Researchers from Germany have developed artificial intelligence (AI) algorithms that can generate a 3D liver model from MRI or CT scans. They examined these 3D models to plan liver cancer surgery and also projected them onto the patient intraoperatively using augmented reality software.
The group, led by Dr. Andrea Schenk of the Fraunhofer Institute for Medical Image Computing (MEVIS) in Bremen, combined the various automated and semiautomated algorithms into computer software. By applying the software to MRI or CT scans, they were able to analyze, segment, and measure the liver tumors and vessels -- and, ultimately, create highly detailed, multicolor 3D liver models.
In addition to making a 3D model, the software can provide a map that displays the risks associated with resecting different areas around the tumors, which may help surgeons determine the optimal resection strategy, Schenk told AuntMinnieEurope.com.
"There are studies showing the benefits of the software when comparing presurgical planning without it to presurgical planning using all of the information [provided by the software]," she said. "For individual cases, the algorithms allow [clinicians to] safely perform even delicate operations that would have been considered too risky without the software."
Liver cancer surgery
Liver tumor resection is a delicate surgical procedure that involves navigating through the organ's complex, interwoven vascular network. Even minor errors can interfere with blood flow and dramatically alter the surgical outcome, according to the researchers.
Clinicians planning the surgery typically rely on MRI or CT scans of the patient's liver for visualization, but mentally reconstructing the often-entangled liver vasculature by looking at 2D images alone can be challenging, they noted.
To bolster presurgical planning for liver surgery, Schenk and colleagues designed computer software known as HepaVision that uses AI algorithms to analyze MRI or CT scans of the liver and then takes this information to create a 3D model and an accompanying risk map.
The software performs several processes to produce the 3D models, including the following:
- Segmentation: The software segments all relevant structures -- including liver tissue, lesions, and blood vessels -- from 2D images. For example, an algorithm unites the portal vein and hepatic vein, along with their subtrees, into a single dataset separate from nonrelated structures such as tumors.

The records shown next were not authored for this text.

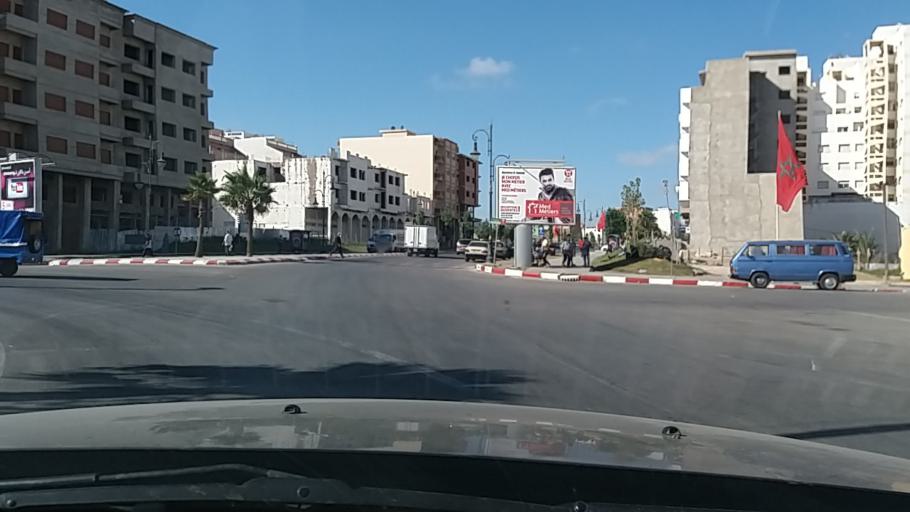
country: MA
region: Tanger-Tetouan
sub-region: Tanger-Assilah
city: Boukhalef
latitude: 35.7534
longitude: -5.8512
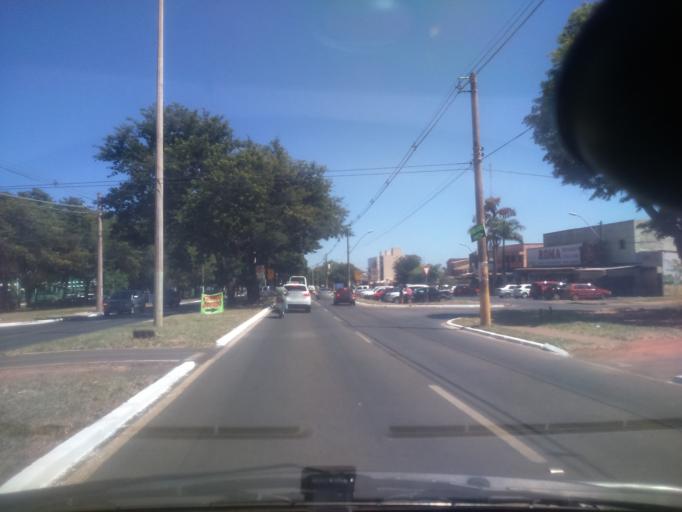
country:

- Labeling: The software assigns different colors for each distinct structure.
- Resectioning: Resections refer to a collection of lines drawn on the surface of the liver that allow the 2D image slices to convert into a 3D plane interchangeably, Schenk said.
- Analysis: Algorithms automatically compute the distance between vessels and lesions, volumes, and areas of insufficient blood supply or drainage, among other factors. The analysis also includes a risk map, which includes spaces where vessels are extremely close to tumors. Surgeons can use this information to optimize their presurgical planning.
- Visualization: Finally, the software combines the previously segmented sections into one 3D virtual model.
By disclosing measurements of the vessels and their degree of blood supply or drainage, the risk analysis enables clinicians to determine the risk of cutting a vessel at any point of a particular tumor resection path.
Furthermore, the software proposes the best tumor resection strategy for each patient, although the final decision must be made by the surgical team, Shenk noted.
Liver transplantation
Bringing this software into the operating room, Dr. Alexander Köhn of Fraunhofer MEVIS collaborated with physicians at Yokohama National University in Japan to develop an app called Mobile Liver Explorer that allows clinicians to view presurgical planning information on an iPad for reference during a procedure.
Visualizing separate regions of the patient's liver in distinct colors in 3D and also knowing the precise distances between vessels and tumors are particularly important for maintaining liver function in donors after liver transplantation, Schenk said. The information on the iPad can provide guidance during surgery and minimize the risk of postoperative organ failure.
The iPad app is also compatible with augmented reality. Surgeons can turn on the iPad camera and superimpose a 3D model of the patient's liver, previously made with HepaVision, directly onto the camera's view. In this way, the app reveals the position of the blood vessels and tumors beneath the liver surface.
"There is currently an ongoing study in Yokohama to show the benefit of the iPad in the operating room, looking at operating time, blood loss, and outcome in cases of Klatskin tumors," she said. "Our clinical partners in Essen and Kyoto have also derived algorithms for selecting patients for living donor liver transplantation ... based on the MEVIS software analysis."
In addition to AI algorithm and computer science expertise, communication with surgeons was important for identifying the kind of software that was needed in clinical practice, Köhn said. And continued exchange with clinical experts will help improve the software.